34. Seberat Apa Amanah?

98 23 35
                                    

⚠ Warning! ⚠
Pastikan sudah membaca bab-bab di belakang secara urut sebelum lanjut membaca part ini, ya!
Yoru meminimalisir terjadinya kesalahpahaman.
Lagian apa seru kalau langsung loncat part? 🤕
Maka dari itu, pastikan kalian meninggalkan jejak, supaya tau sudah sampai mana batas bacaan kalian. Ehehe 😅

Oke, sudah?
Cus~

Enjoy ....

.
.
.

"Sesungguhnya Kami telah menawarkan amanat kepada langit, bumi dan gunung-gunung, tetapi semuanya enggan untuk memikul amanat itu dan mereka khawatir tidak akan melaksanakannya."

(Q.S Al-Ahzab: 72)

.
.
.

🗡🗡

"Kenapa kau seakan tidak mau menunda kepergianku ke Granada?"

Fayyad menarik napas sebentar.

"Boleh kujawab nanti? Waktu subuh sempit."

Tanpa menunggu persetujuan Dareena, Fayyad sudah menghilang di balik pintu, tampak sangat terburu-buru.

Jantung gadis itu bertalu-talu. Sedikit air matanya menetes juga setelah ditahan beberapa menit belakangan. Entahlah, ia hanya merasa bersalah. Bertanya banyak hal lalu mendapat kebenaran seakan membuatnya merasa telah mengkhianati kepercayaannya.

Dareena bingung harus percaya pada apa. Keyakinannya yang dulu dengan Alkitab, pernyataan lurus Fayyad berkaitan dengan Al-Qur'an, atau mempertimbangkan keberadaan Tuhan di hatinya.

Bayangan Ivina menari-nari di kepala, disusul Alfredo, Javiero, serta Eneas. Spontan Dareena mengarahkan atensi pada kalung emas berbandul salib, hadiah terakhir dari kekasihnya sebelum gugur di medan perang.

Tuhan ada, pasti ada. Semoga Granada bisa memperkuat keyakinan dan imanku. Semoga ..., batin Dareena.

Lelap dalam sunyi. Tenggelam di antara debur ombak yang saling hantam. Disaksikan gemintang dan langit malam. Diterpa embusan angin yang memainkan rambut coklatnya, gadis itu mendendangkan satu kata.

Rindu.

Rindu akan apa?

Entahlah.

Pada Ayah dan Ibunya?

Atau pada kakak lelakinya yang begitu sompral tetapi selalu berhasil melindungi dirinya, walau sampai saat-saat terakhir hayat sekalipun.

Atau mungkin pada Eneas yang tak mampu menepati janji untuk menjadi satu-satunya yang kembali.
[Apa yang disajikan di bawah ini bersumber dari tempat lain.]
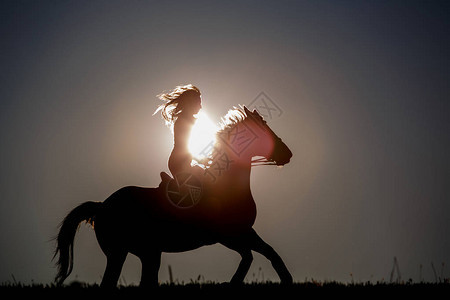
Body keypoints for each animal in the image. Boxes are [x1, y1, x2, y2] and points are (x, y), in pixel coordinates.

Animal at [53, 105, 292, 288]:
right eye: (263, 128)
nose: (287, 154)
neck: (227, 184)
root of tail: (102, 206)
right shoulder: (227, 235)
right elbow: (249, 256)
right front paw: (233, 283)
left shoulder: (245, 231)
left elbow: (269, 252)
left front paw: (286, 279)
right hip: (121, 253)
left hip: (147, 253)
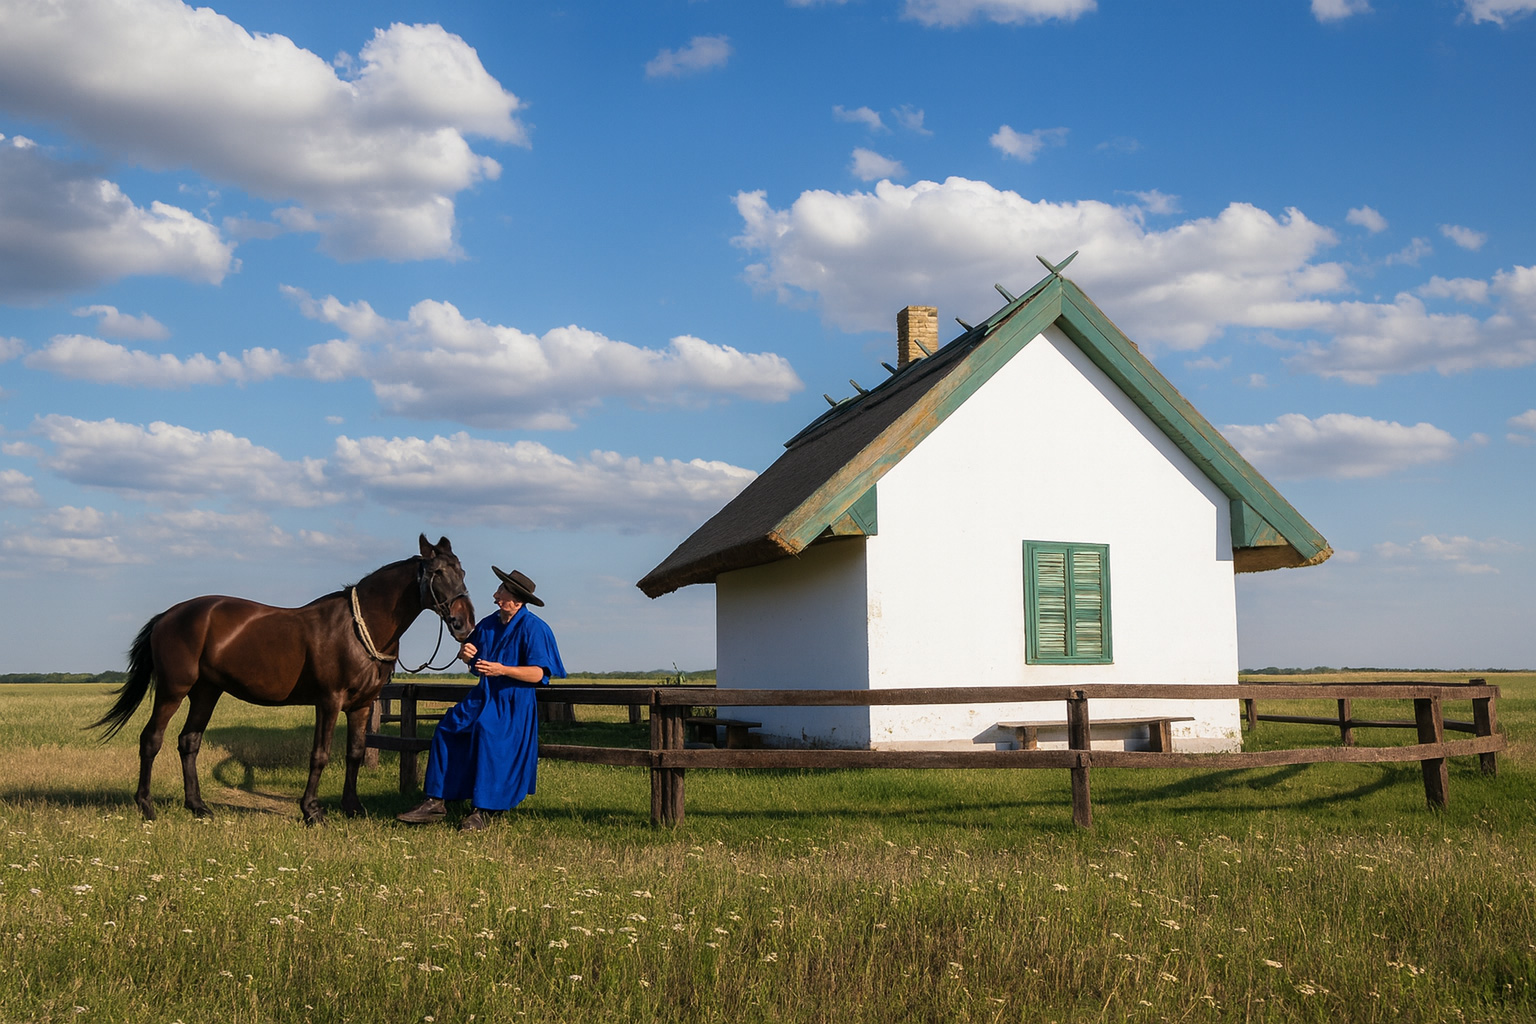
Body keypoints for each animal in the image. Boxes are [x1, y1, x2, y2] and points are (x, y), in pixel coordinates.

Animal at [92, 535, 476, 824]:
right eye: (437, 572)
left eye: (462, 570)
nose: (464, 624)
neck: (357, 627)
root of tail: (168, 616)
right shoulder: (329, 701)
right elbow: (320, 754)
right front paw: (312, 811)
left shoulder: (362, 705)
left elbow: (354, 753)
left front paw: (352, 807)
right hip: (174, 690)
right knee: (151, 739)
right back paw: (146, 807)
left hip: (206, 693)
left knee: (189, 742)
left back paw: (198, 807)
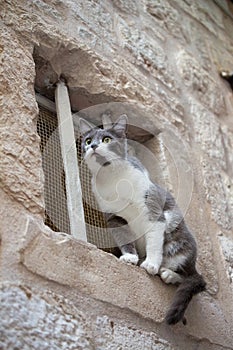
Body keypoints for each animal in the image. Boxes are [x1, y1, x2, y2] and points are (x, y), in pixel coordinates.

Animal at [78, 115, 206, 326]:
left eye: (106, 139)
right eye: (88, 141)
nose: (93, 146)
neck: (113, 178)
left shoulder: (153, 211)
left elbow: (153, 241)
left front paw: (151, 264)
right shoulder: (114, 217)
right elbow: (123, 237)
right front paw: (130, 257)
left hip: (179, 242)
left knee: (197, 279)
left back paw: (168, 273)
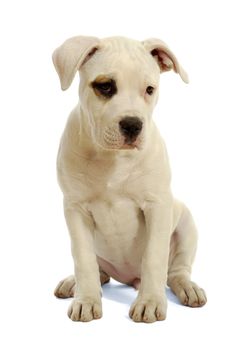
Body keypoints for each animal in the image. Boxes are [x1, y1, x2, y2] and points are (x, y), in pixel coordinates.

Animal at [52, 35, 207, 322]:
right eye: (105, 86)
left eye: (150, 89)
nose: (133, 125)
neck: (112, 158)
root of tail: (128, 278)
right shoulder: (75, 209)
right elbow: (83, 259)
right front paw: (86, 300)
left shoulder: (157, 206)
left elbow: (154, 257)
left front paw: (150, 302)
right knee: (98, 269)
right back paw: (74, 283)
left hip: (186, 224)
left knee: (176, 270)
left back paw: (187, 288)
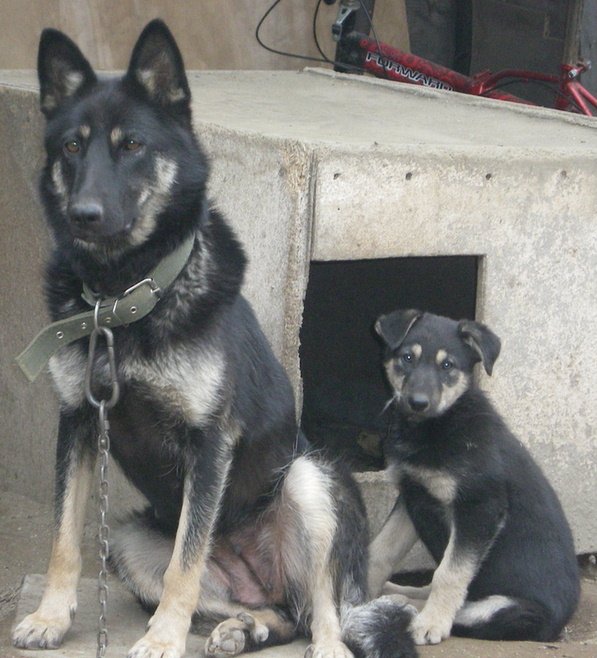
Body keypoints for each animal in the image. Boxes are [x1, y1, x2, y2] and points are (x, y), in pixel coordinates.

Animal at [12, 20, 417, 658]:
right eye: (72, 147)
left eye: (132, 145)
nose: (83, 214)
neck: (122, 296)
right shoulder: (77, 420)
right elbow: (65, 536)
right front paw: (52, 616)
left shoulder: (208, 443)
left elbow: (187, 558)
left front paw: (161, 639)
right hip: (131, 543)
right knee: (281, 614)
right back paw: (242, 627)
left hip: (308, 480)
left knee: (325, 610)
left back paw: (318, 641)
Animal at [369, 309, 580, 645]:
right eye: (407, 358)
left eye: (447, 366)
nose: (418, 402)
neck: (439, 425)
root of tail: (558, 627)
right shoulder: (413, 495)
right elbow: (381, 551)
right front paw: (358, 589)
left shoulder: (479, 508)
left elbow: (449, 573)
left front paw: (432, 622)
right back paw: (396, 592)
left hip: (512, 610)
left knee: (464, 609)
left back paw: (407, 607)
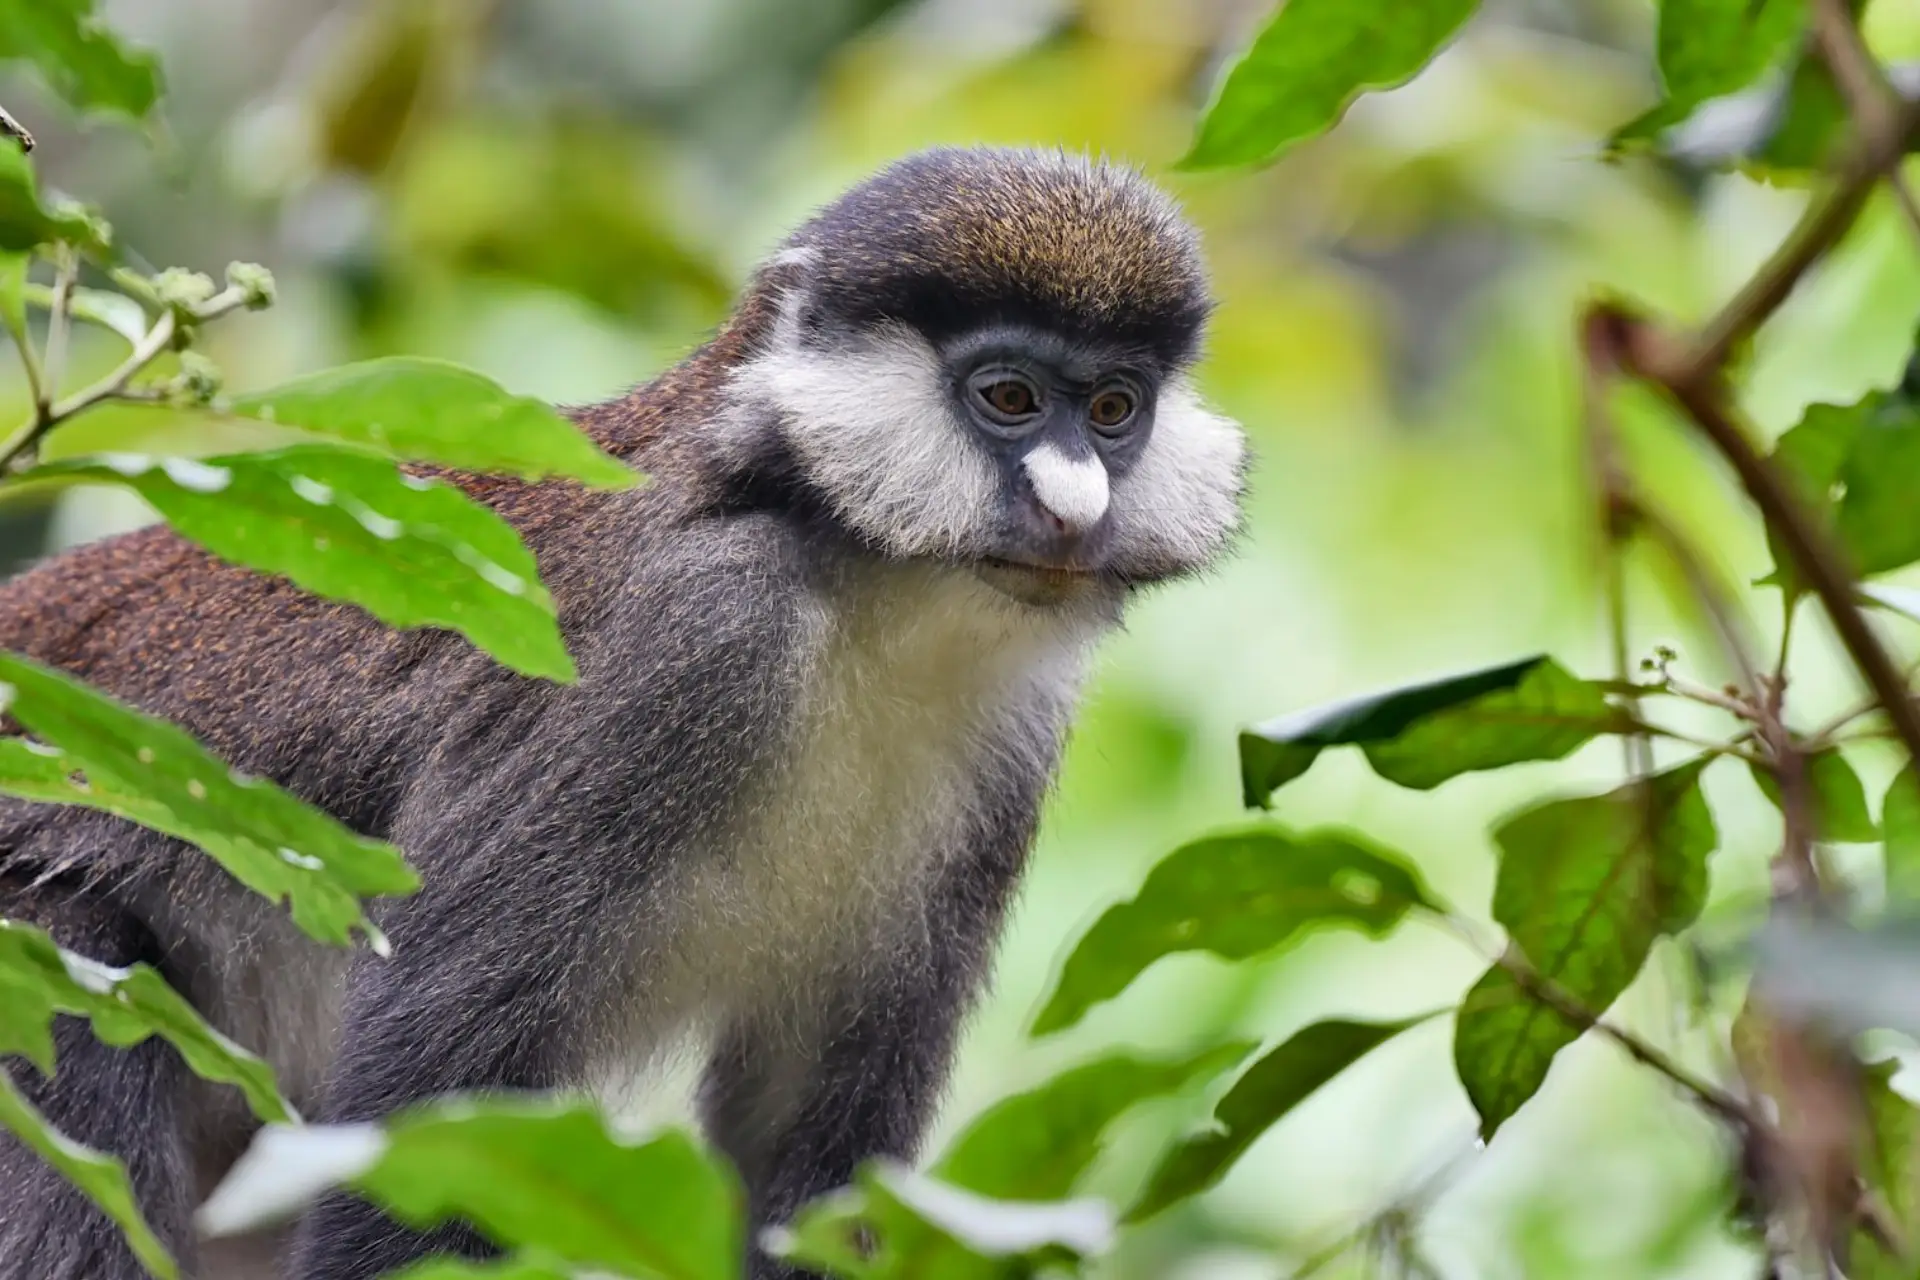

Atau mungkin pada Lazaro yang selalu saja mengomelinya sebab terlalu keras kepala. Ah, Dareena jadi berpikir, apakah guru berpedangnya masih hidup? Sedang apa di sana? Menjadi budak pemimpin baru? Atau hijrah ke tempat lain?

Mungkinkah Dareena merindukan temannya? Diana? Mungkin saja. Hanya istri Said yang setia padanya walau statusnya tak lebih sebagai seorang tawanan perang. Sabar menghadapi sifat apatisnya dan tidak menyimpan dendam.

Bulir bening itu menetes lagi. Ada satu hal lagi yang mengganjal, tetapi ia tak pernah tahu apa itu. Saat dipikirkan, maka saat itu pula batinnya merasa sesak. Bingung, karena ia pun tidak mengerti sejak kapan sesuatu itu berada.

Sejak masa kecil? Atau sejak beranjak remaja? Atau bahkan beberapa minggu terakhir?

Dengan kasar ia menghapus air mata. Mengeluh dan merutuk diri sendiri sebab merasa sudah terlalu lemah sejak beberapa bulan terakhir. Mudah bimbang juga goyah.